(Work to complete): Answer with one number only: the count of lines below that hold the word "Nature".

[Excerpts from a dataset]
_ _ _

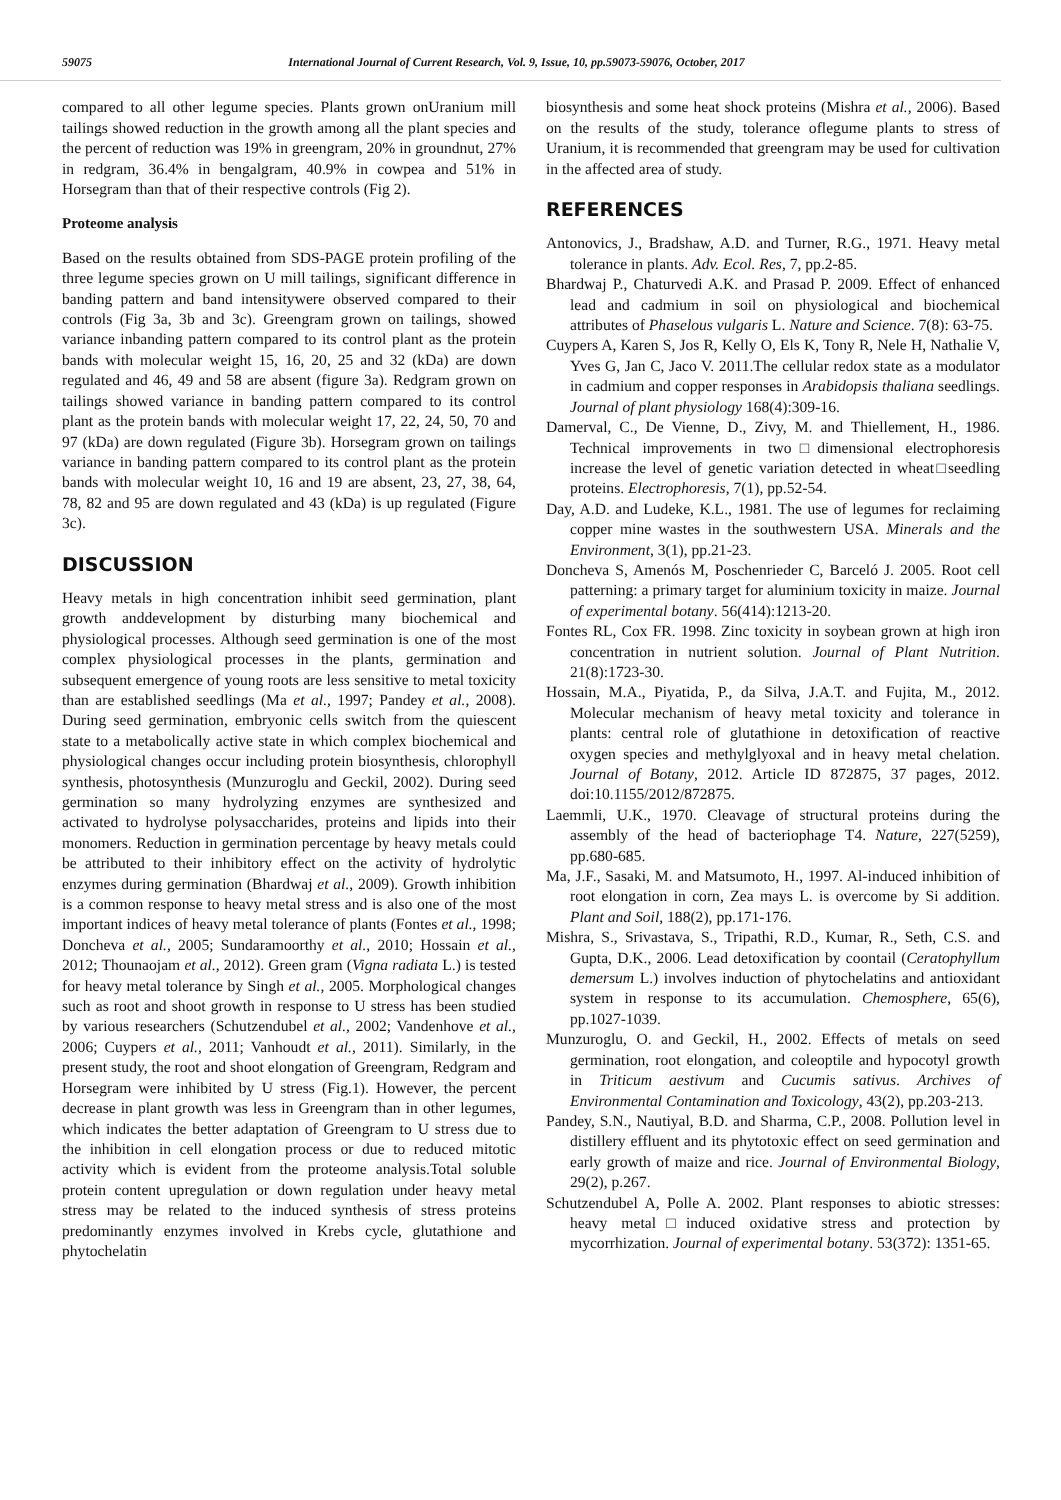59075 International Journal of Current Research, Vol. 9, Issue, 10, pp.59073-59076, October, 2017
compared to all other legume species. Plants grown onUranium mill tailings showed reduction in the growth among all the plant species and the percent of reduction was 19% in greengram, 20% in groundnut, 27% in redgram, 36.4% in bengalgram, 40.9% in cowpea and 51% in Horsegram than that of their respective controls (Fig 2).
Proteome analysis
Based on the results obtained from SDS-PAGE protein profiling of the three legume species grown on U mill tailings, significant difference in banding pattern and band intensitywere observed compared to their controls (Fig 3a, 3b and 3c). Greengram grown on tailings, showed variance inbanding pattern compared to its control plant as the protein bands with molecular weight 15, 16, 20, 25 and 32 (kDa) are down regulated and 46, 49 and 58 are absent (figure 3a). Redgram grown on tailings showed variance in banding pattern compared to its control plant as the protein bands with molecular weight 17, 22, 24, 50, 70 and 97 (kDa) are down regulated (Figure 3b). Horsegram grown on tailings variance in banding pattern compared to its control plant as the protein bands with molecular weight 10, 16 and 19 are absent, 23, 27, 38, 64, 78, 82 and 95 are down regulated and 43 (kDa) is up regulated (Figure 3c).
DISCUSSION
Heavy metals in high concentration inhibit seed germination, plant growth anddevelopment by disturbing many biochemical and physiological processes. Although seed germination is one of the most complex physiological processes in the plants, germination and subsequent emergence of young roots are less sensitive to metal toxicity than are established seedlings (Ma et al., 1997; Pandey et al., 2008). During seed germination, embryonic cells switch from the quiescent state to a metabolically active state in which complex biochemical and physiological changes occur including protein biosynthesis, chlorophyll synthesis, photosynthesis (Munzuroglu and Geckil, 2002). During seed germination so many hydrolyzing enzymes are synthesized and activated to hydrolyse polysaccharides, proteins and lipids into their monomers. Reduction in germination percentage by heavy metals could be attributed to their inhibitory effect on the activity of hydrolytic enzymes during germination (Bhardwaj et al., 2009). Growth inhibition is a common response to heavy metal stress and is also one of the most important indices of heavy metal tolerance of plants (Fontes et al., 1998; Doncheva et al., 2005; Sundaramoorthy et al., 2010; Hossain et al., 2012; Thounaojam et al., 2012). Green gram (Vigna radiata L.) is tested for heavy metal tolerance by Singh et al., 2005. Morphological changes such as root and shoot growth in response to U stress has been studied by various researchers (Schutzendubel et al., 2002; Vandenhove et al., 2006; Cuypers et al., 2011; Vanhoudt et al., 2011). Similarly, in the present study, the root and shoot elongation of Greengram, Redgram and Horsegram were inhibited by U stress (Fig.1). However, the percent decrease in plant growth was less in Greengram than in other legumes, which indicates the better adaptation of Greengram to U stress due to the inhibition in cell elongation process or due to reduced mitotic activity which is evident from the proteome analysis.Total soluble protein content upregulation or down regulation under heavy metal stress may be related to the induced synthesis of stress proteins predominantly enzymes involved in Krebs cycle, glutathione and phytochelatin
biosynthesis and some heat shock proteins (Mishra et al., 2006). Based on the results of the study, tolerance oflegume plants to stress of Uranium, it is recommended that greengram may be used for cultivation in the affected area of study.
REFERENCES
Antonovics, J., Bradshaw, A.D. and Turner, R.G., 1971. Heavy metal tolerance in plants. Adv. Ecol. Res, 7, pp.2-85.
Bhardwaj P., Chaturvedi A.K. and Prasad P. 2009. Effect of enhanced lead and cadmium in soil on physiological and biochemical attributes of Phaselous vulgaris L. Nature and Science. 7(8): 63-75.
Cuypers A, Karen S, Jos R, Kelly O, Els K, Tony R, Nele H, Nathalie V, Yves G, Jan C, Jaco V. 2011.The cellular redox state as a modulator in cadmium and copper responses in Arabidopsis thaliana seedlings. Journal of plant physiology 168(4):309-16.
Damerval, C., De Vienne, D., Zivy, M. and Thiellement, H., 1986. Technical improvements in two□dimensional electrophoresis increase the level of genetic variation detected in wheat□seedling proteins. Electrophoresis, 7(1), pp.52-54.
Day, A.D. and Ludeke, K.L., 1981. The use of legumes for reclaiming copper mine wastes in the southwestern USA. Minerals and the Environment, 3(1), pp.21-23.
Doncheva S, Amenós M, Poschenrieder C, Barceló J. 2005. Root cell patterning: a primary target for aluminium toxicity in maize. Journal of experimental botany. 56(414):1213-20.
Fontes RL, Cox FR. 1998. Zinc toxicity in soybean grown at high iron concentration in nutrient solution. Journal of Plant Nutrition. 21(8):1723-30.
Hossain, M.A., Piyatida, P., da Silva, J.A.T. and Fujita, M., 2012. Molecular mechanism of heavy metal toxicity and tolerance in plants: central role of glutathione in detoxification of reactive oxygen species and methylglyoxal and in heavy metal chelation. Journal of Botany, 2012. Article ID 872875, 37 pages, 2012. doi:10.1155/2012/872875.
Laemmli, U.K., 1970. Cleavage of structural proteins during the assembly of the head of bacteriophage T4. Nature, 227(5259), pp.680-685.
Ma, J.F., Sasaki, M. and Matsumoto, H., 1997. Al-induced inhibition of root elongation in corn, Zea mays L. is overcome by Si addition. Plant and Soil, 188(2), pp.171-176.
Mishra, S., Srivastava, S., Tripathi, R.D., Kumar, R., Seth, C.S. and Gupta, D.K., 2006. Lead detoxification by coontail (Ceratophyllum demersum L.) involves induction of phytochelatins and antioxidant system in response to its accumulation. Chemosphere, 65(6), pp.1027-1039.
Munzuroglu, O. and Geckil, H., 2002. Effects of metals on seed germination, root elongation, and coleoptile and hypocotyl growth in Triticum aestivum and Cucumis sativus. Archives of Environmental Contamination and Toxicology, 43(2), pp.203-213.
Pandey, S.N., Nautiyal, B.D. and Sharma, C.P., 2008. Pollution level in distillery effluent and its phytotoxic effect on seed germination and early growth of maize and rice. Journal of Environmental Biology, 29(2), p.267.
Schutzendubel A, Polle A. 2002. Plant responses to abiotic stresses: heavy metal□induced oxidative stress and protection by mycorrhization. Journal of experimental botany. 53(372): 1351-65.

_ _ _

(Answer area): 2